Wall Street loved it. Shares shot up more than 20 per cent in premarket trading before the opening bell had even cleared its throat.

The logic, frankly, writes itself. Comcast’s broadband arm is a reliable, if unglamorous, money machine, the kind that quietly mints cash while the neighbours stream Netflix. The media side, meanwhile, has been fighting for its life against cord-cutting, streaming giants and a consolidating industry that is reshaping itself at breakneck speed. Running both under one tent, the board finally concluded, was like hitching a tortoise to a racehorse and wondering why neither was winning.

Under the restructured universe, the new Comcast keeps the connectivity crown broadband, wireless and business services, serving over 65 million homes and businesses across America. Think pipes, packets and profit margins.

The new NBCUniversal gets the glitter, Universal theme parks, the NBC and Telemundo networks, Peacock, Bravo, and Sky, the European operation that Comcast snapped up for a princely $39 billion in 2018 and has been nursing ever since.

Brian Roberts, chairman and co-chief executive officer of Comcast, will remain active in both companies’ leadership.
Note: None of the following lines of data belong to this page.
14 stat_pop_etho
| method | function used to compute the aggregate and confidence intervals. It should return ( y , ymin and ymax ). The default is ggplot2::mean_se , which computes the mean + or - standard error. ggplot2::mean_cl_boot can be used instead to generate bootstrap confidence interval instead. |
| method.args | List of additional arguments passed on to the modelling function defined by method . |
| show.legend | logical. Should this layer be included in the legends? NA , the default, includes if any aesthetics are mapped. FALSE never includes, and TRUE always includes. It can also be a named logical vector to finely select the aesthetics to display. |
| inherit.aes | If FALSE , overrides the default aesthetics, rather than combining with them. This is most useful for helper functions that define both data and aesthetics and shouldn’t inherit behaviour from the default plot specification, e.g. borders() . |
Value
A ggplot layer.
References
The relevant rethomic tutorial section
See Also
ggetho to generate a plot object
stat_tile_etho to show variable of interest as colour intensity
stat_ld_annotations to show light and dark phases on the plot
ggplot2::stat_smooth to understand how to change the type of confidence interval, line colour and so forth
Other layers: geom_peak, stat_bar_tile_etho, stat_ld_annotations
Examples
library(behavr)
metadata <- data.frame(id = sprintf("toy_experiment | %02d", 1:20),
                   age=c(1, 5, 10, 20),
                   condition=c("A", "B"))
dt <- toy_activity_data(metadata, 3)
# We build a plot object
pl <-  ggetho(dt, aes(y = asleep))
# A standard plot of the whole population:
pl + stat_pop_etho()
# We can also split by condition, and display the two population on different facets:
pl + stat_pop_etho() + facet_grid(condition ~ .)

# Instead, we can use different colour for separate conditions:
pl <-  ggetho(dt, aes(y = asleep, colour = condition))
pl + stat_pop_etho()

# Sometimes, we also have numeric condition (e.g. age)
Mike Cavanagh, currently co-chief executive officer, moves across to lead NBCUniversal as its chief executive officer. Returning to the Comcast helm as chief executive officer is Michael Angelakis, the firm’s widely respected former chief financial officer, who will initially join as a strategic adviser before stepping fully into the top job post-separation.
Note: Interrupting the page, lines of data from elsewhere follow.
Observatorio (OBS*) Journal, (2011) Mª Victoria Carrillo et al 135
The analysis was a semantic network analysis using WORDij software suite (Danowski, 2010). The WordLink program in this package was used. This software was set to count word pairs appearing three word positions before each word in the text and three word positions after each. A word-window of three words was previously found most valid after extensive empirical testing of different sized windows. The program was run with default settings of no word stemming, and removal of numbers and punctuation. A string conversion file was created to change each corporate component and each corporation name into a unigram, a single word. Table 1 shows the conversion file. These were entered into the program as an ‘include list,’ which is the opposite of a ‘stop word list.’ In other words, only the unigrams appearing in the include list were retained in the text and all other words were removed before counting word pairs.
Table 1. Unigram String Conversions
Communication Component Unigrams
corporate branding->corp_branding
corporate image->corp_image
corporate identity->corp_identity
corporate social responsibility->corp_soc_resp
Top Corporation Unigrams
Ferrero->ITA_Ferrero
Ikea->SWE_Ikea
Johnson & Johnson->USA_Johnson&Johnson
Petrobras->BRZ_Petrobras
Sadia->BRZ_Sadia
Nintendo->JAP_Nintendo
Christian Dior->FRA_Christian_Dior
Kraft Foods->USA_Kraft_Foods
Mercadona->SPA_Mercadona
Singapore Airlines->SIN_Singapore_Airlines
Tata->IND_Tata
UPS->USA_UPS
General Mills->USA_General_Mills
“This is a very exciting day for our company,” Roberts said, with the barely contained glee of a man who has just reorganised the furniture and is rather pleased with the result.

The spin-off is expected to be wrapped up in roughly a year, subject to the usual regulatory pleasantries and board approvals. Comcast plans to hang on to a stake of up to 19.9 per cent in the new NBCUniversal for up to a year post-split, before monetising it in a “tax-efficient manner” corporate speak for selling slowly and smartly.

Goldman Sachs and PJT Partners are advising on the financial gymnastics, Davis Polk & Wardwell is handling the legal fine print.

The backdrop, of course, is an industry in full churn. The Paramount-Skydance-Warner Bros Discovery mega-deal looms large, fixed wireless providers are nipping at Comcast’s broadband heels, and streaming has made a mess of the old cable bundle that everyone once took for granted.

The great unbundling, it turns out, is not just for consumers anymore. Comcast has now done it to itself and the market, for one, is applauding.